- **EXTRACTED DATA**
[Start of section]

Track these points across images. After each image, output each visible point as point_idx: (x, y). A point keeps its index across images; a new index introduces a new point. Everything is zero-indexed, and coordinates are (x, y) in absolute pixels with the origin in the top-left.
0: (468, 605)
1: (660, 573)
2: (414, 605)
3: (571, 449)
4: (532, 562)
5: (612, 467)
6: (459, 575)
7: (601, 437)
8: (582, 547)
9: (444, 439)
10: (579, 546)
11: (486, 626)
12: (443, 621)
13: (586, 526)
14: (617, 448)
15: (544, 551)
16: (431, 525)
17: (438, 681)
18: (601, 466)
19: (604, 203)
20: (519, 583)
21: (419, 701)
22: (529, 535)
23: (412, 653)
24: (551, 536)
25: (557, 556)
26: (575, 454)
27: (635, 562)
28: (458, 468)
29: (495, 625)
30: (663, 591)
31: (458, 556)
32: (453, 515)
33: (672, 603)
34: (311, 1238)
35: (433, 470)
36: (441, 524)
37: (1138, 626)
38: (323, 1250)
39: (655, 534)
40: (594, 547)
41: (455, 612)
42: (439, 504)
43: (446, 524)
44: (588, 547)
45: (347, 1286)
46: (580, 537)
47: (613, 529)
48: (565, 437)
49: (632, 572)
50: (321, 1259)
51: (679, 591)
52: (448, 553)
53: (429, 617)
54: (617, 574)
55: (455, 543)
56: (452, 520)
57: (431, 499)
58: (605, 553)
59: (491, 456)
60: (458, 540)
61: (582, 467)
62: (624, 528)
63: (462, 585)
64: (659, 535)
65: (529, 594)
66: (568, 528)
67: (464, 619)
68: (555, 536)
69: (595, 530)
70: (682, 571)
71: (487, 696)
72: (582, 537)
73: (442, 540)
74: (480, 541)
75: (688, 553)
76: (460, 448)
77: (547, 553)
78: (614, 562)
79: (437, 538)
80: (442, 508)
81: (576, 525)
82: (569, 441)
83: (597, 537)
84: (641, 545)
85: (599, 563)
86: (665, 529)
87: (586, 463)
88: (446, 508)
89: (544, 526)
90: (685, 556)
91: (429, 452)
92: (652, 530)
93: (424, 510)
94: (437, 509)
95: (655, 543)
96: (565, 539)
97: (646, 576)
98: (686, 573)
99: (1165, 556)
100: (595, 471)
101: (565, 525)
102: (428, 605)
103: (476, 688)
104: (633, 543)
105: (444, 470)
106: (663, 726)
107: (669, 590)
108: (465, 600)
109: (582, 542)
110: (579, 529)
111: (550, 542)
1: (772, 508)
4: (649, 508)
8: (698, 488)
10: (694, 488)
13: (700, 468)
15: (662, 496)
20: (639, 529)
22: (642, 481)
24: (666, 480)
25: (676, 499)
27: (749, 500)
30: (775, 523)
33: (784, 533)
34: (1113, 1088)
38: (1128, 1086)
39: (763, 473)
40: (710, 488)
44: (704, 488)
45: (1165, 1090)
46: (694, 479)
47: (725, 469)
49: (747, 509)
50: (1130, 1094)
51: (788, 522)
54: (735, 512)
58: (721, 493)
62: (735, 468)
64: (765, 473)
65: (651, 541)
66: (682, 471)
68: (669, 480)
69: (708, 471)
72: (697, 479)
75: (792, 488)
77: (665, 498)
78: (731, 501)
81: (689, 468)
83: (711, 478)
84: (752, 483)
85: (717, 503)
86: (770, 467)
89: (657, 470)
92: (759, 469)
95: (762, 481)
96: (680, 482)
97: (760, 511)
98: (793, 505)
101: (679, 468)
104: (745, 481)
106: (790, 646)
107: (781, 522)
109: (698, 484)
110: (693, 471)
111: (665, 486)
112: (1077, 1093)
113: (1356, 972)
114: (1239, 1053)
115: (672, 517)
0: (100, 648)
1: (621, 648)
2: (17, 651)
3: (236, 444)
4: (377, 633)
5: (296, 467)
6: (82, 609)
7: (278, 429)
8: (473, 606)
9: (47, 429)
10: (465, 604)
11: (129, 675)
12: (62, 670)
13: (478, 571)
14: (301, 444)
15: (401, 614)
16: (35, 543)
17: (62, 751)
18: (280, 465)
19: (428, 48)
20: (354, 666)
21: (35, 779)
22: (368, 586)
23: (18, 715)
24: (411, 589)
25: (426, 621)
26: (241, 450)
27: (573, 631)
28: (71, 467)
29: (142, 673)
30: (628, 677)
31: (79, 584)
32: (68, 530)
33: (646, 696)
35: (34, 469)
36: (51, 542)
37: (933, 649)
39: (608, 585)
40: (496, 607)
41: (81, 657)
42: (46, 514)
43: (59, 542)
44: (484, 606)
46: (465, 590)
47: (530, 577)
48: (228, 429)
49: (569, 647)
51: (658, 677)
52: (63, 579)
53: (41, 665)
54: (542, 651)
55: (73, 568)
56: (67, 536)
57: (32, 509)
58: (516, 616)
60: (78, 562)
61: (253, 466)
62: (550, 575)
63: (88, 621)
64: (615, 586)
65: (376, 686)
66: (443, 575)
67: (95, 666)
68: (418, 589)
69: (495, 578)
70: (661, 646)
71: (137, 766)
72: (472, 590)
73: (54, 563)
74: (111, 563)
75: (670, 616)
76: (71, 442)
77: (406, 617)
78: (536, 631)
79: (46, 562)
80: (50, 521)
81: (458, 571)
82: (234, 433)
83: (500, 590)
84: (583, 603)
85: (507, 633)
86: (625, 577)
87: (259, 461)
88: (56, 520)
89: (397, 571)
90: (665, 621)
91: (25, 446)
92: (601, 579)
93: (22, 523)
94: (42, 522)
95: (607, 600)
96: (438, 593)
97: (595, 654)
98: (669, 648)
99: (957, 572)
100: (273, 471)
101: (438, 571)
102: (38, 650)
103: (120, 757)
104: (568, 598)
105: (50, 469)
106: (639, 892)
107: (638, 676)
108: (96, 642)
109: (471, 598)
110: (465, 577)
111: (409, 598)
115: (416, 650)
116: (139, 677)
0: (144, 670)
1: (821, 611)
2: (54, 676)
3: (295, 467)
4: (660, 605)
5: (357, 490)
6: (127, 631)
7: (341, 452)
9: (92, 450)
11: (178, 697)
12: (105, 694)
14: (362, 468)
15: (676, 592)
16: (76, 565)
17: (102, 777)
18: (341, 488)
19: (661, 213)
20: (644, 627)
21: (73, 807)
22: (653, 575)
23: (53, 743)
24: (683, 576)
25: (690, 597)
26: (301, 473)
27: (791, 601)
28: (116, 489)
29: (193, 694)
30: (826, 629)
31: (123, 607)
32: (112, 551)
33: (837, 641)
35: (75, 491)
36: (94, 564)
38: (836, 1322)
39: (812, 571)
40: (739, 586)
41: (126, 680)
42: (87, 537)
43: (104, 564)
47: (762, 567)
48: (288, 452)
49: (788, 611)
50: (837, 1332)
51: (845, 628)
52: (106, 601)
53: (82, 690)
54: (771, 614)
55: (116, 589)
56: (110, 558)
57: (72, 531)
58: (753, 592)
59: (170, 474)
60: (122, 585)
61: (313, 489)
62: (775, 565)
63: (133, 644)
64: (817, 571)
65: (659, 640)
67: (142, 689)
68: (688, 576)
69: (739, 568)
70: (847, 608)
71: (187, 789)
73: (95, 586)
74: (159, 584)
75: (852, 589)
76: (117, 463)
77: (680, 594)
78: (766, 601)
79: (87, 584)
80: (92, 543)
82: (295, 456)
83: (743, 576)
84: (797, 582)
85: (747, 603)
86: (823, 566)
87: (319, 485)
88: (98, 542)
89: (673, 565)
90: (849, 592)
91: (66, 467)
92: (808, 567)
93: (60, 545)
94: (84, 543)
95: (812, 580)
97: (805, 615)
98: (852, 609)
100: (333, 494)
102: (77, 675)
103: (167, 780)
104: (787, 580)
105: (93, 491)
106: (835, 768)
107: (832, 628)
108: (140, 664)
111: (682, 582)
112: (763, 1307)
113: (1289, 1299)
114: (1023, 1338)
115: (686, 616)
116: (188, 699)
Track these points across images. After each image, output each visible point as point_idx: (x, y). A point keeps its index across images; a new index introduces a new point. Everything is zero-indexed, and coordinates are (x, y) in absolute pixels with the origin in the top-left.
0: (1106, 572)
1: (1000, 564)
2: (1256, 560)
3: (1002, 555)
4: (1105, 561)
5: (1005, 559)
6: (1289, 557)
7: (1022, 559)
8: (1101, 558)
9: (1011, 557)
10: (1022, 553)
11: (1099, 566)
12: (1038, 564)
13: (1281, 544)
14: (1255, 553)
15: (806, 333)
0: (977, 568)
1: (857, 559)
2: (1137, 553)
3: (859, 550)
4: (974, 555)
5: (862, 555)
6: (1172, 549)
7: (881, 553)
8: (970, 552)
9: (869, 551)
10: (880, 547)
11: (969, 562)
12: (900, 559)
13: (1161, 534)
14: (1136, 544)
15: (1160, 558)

[End of section]

- **WHAT THE EXERCISE ASKS**
Above this task is a listing. Restate, word for word and with nothing added, the lines from the one with "35: (433, 470)" through the one with "53: (429, 617)".

- **ANSWER SECTION**
35: (433, 470)
36: (441, 524)
37: (1138, 626)
38: (323, 1250)
39: (655, 534)
40: (594, 547)
41: (455, 612)
42: (439, 504)
43: (446, 524)
44: (588, 547)
45: (347, 1286)
46: (580, 537)
47: (613, 529)
48: (565, 437)
49: (632, 572)
50: (321, 1259)
51: (679, 591)
52: (448, 553)
53: (429, 617)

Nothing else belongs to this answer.